Kuznetsov, Fedor Isidorovich
Kuznetsov, Fedor Isidorovich
Born Sept. 17 (29), 1898, in the village of Balbechino, in present-day Gorki Raion, Mogilev Oblast; died Mar. 22, 1961, in Moscow. Soviet military commander, colonel general (1941). Became a member of the CPSU in 1938. The son of a peasant.
Kuznetsov fought in World War I as an ensign and in the Civil War of 1918–20 as a regimental commander (1919–20). He graduated from the M. V. Frunze Military Academy in 1926 and from an advanced training school for higher commanders in 1930. From 1935 to 1938 he was chief of a department and of a subdepartment at the M. V. Frunze Military Academy.
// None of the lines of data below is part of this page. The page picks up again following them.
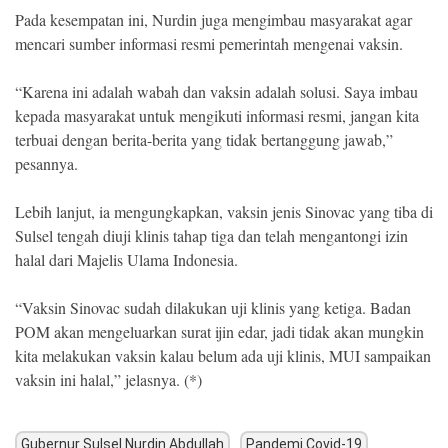
Pada kesempatan ini, Nurdin juga mengimbau masyarakat agar
mencari sumber informasi resmi pemerintah mengenai vaksin.
“Karena ini adalah wabah dan vaksin adalah solusi. Saya imbau
kepada masyarakat untuk mengikuti informasi resmi, jangan kita
terbuai dengan berita-berita yang tidak bertanggung jawab,”
pesannya.
Lebih lanjut, ia mengungkapkan, vaksin jenis Sinovac yang tiba di
Sulsel tengah diuji klinis tahap tiga dan telah mengantongi izin
halal dari Majelis Ulama Indonesia.
“Vaksin Sinovac sudah dilakukan uji klinis yang ketiga. Badan
POM akan mengeluarkan surat ijin edar, jadi tidak akan mungkin
kita melakukan vaksin kalau belum ada uji klinis, MUI sampaikan
vaksin ini halal,” jelasnya. (*)
Gubernur Sulsel Nurdin Abdullah
Pandemi Covid-19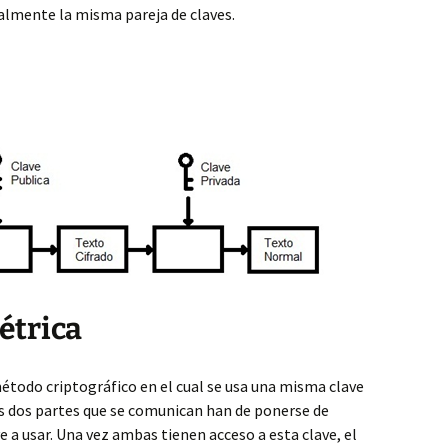
lmente la misma pareja de claves.
étrica
étodo criptográfico en el cual se usa una misma clave
Las dos partes que se comunican han de ponerse de
 a usar. Una vez ambas tienen acceso a esta clave, el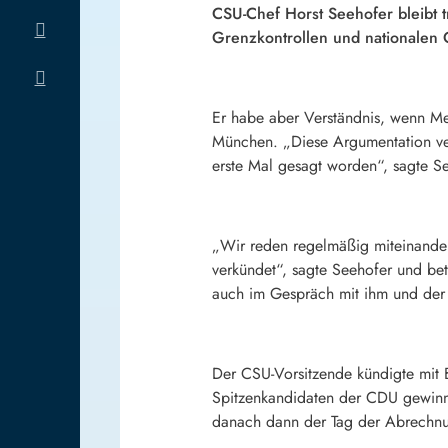
CSU-Chef Horst Seehofer bleibt 
Grenzkontrollen und nationalen 
Er habe aber Verständnis, wenn Me
München. „Diese Argumentation vertr
erste Mal gesagt worden“, sagte S
„Wir reden regelmäßig miteinander. 
verkündet“, sagte Seehofer und beto
auch im Gespräch mit ihm und de
Der CSU-Vorsitzende kündigte mit B
Spitzenkandidaten der CDU gewinnen
danach dann der Tag der Abrechnun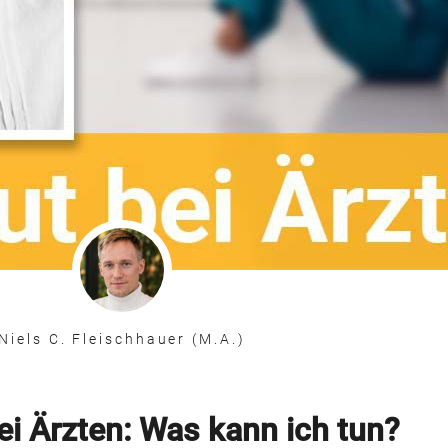
Niels C. Fleischhauer (M.A.)
ei Ärzten: Was kann ich tun?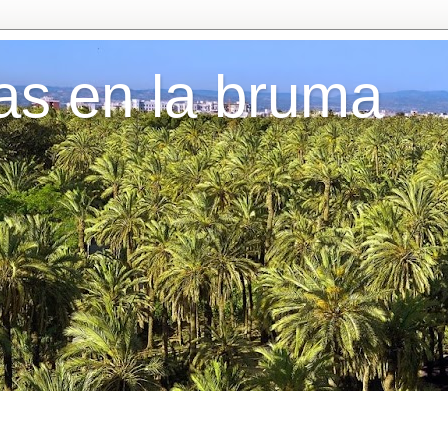
as en la bruma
Deputy commander of the troops of the Byelorussian Special Military District beginning in July 1938, he fought in the Soviet-Finnish War of 1939–40 and from August 1940 commanded the troops of the North Caucasian and then of the Baltic Military District. In the Great Patriotic War (1941–45) he commanded the troops of the Northwestern Front until June 30, 1941, then was commander of the Twenty-first and Fifty-first armies, chief of staff of the Twenty-eighth Army, deputy commander of the troops of the Western Front, and commander of the Sixty-first Army from July 1941 to March 1942. He was chief of the General Staff Academy from March 1942 to June 1943, and from August 1943 to February 1944 he was deputy commander of the troops of the Volkhov Front and then of the Karelian Front. Appointed commander of the troops of the Urals Military District in 1945, Kuznetsov retired in 1948 for reasons of health. He was awarded two Orders of Lenin, three Orders of the Red Banner, the Order of Suvorov Second Class, the Order of the Red Star, and medals.